Publication Date: 22 Nov 2018 - By ReachX Team By ReachX Team
Actionable
Differentiated

Environmental, Social & Governance Macro Multi Asset Fixed Income/Credit EU ex-UK UK Financial Services

Europe's regulatory and market environment will remain supportive for covered bonds in 2019, but a number of potential risks are building, including the possibility of a 'no-deal' Brexit, according to Moody’s.

In a note to its clients, the rating agency said regulatory developments – particularly efforts to harmonise covered bond laws across Europe – will be mostly positive for European covered bonds and will support continued strong credit quality in 2019. 
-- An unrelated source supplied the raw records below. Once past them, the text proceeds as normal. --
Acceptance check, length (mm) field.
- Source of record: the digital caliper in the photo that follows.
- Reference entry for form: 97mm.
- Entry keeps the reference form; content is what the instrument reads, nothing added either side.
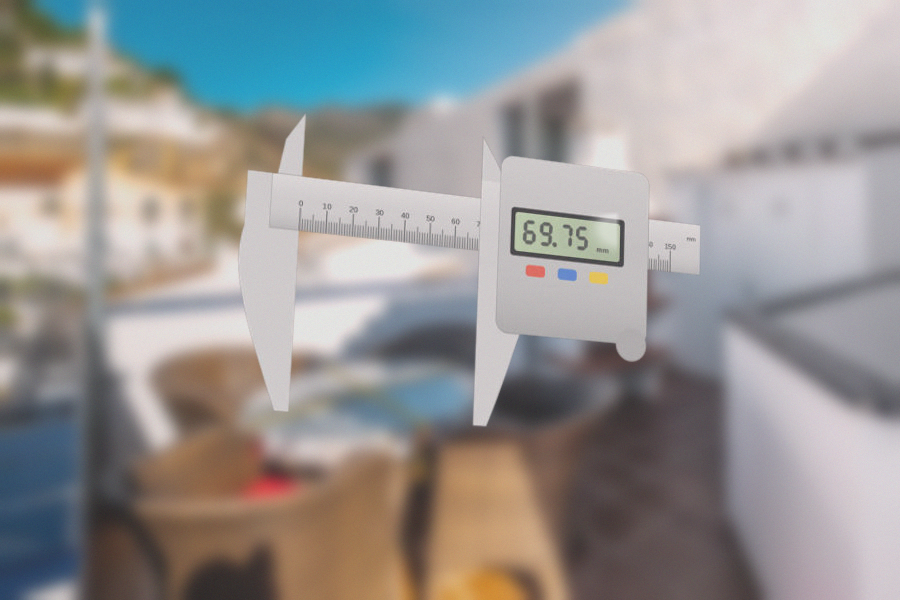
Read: 69.75mm
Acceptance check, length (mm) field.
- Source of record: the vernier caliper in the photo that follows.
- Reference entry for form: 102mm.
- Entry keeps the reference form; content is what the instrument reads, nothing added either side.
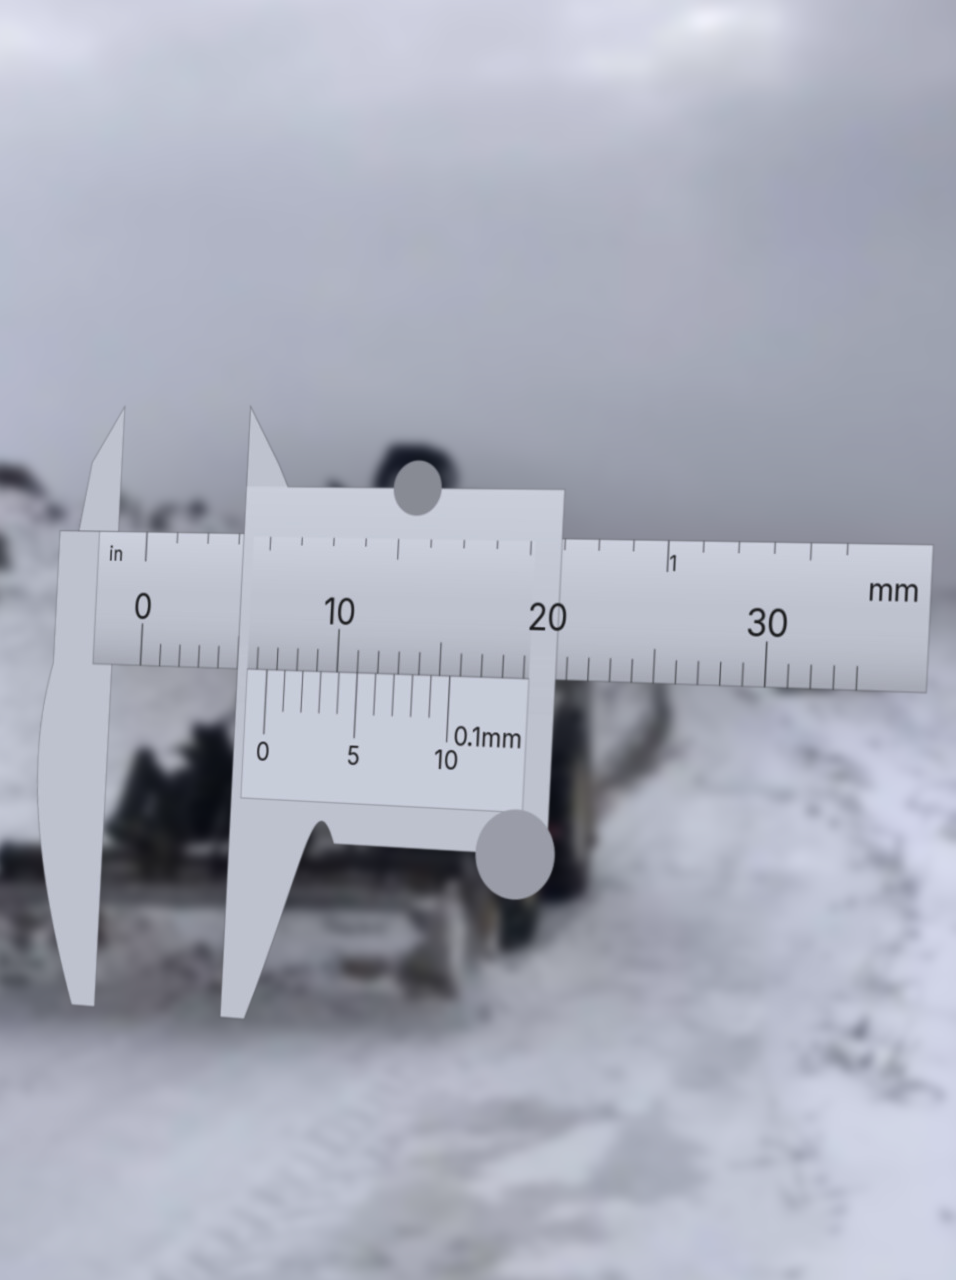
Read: 6.5mm
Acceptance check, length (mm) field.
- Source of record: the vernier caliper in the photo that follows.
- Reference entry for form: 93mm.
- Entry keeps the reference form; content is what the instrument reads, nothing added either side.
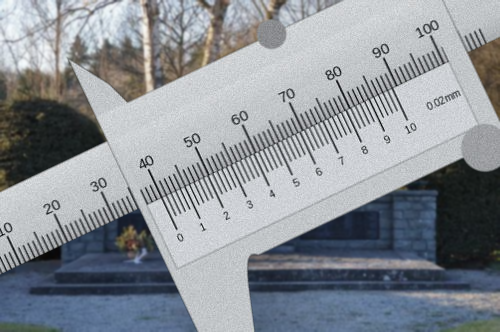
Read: 40.0mm
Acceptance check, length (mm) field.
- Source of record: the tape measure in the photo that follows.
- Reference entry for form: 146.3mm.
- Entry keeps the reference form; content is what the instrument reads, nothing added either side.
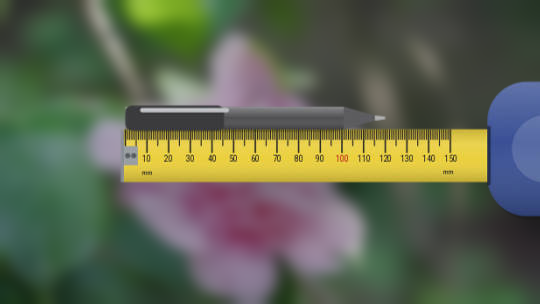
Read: 120mm
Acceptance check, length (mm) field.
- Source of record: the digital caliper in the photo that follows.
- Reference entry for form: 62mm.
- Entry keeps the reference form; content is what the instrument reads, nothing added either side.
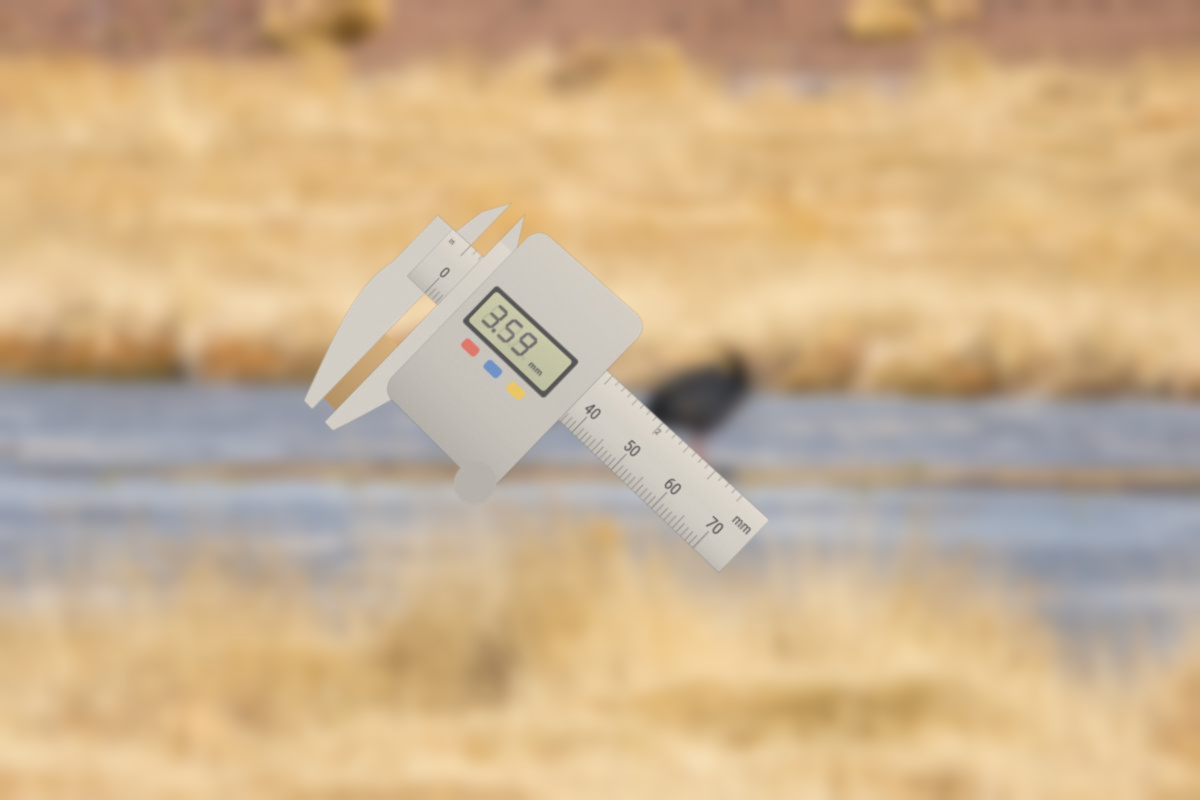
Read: 3.59mm
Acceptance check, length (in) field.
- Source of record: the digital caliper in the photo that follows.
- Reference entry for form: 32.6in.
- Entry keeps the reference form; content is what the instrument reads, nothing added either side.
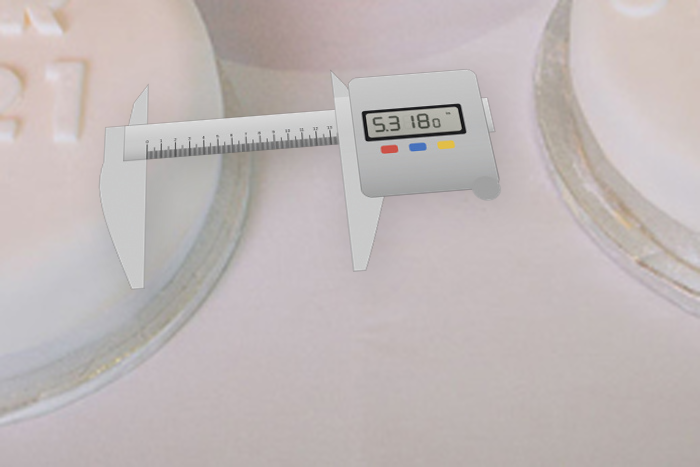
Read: 5.3180in
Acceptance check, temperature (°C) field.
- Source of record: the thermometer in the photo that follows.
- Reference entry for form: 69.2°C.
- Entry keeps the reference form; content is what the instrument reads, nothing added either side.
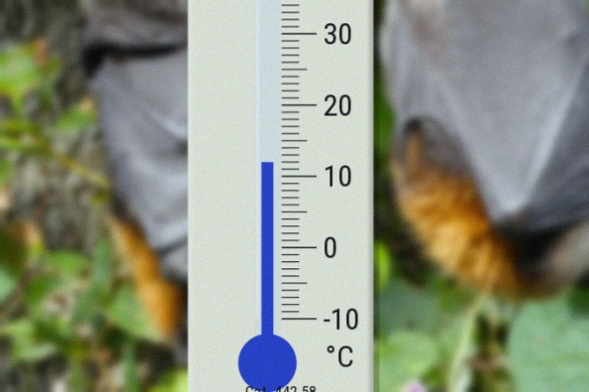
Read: 12°C
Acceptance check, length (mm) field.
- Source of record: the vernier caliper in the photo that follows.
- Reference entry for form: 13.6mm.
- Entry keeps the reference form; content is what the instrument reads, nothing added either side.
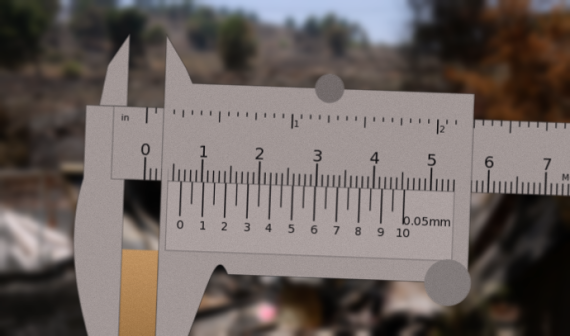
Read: 6.4mm
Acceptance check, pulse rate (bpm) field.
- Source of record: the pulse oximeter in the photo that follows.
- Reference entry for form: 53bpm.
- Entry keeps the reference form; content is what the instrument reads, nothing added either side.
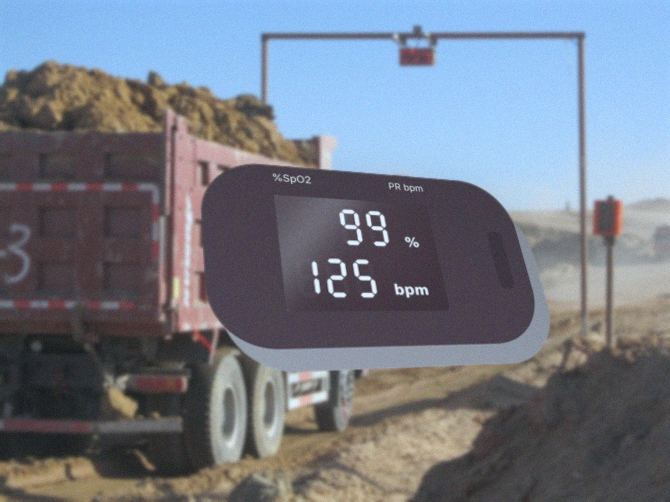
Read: 125bpm
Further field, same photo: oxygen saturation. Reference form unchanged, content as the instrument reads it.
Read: 99%
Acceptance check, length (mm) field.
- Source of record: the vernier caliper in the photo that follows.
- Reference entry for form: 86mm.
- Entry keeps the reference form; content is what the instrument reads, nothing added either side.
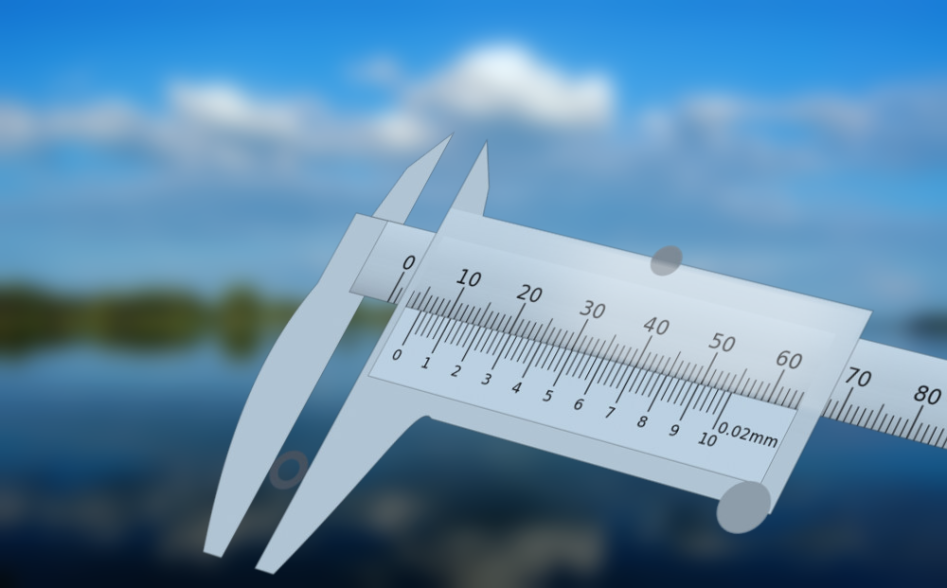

"But political risks, including the possibility of a no-deal Brexit, will be an important credit theme for European covered bonds in 2019 and beyond," warned John Hogan, Vice President and Senior Analyst at Moody's.

While Moody's expects the UK and EU to eventually reach an agreement to preserve most of their existing economic relationships ahead of the UK's withdrawal, the possibility of a no-deal Brexit has become more likely in recent months. 

“This would be negative for UK covered bonds because it would be negative for the UK economy and UK banking sector. A no-deal scenario would also raise legal and regulatory issues for both UK and EU covered bonds.”

Market conditions, on the other hand, will remain supportive despite rising interest rates, according to Moody's.

"We expect interest rates to increase at a modest pace in 2019 as the European Central Bank gradually unwinds the stimulus provided under its quantitative easing policy," says Greg Davies, Vice President and Senior Research Analyst at Moody's. "However, the possibility of a sharp and sudden rise in interest rates is a risk, particularly for banks in countries with high levels of debt."

Mostly stable sovereign and bank outlooks will also underpin covered bond credit quality in 2019.

The rating agency expects continued growth in green and social covered bonds, as well as covered bonds that reference alternatives to LIBOR interest rates.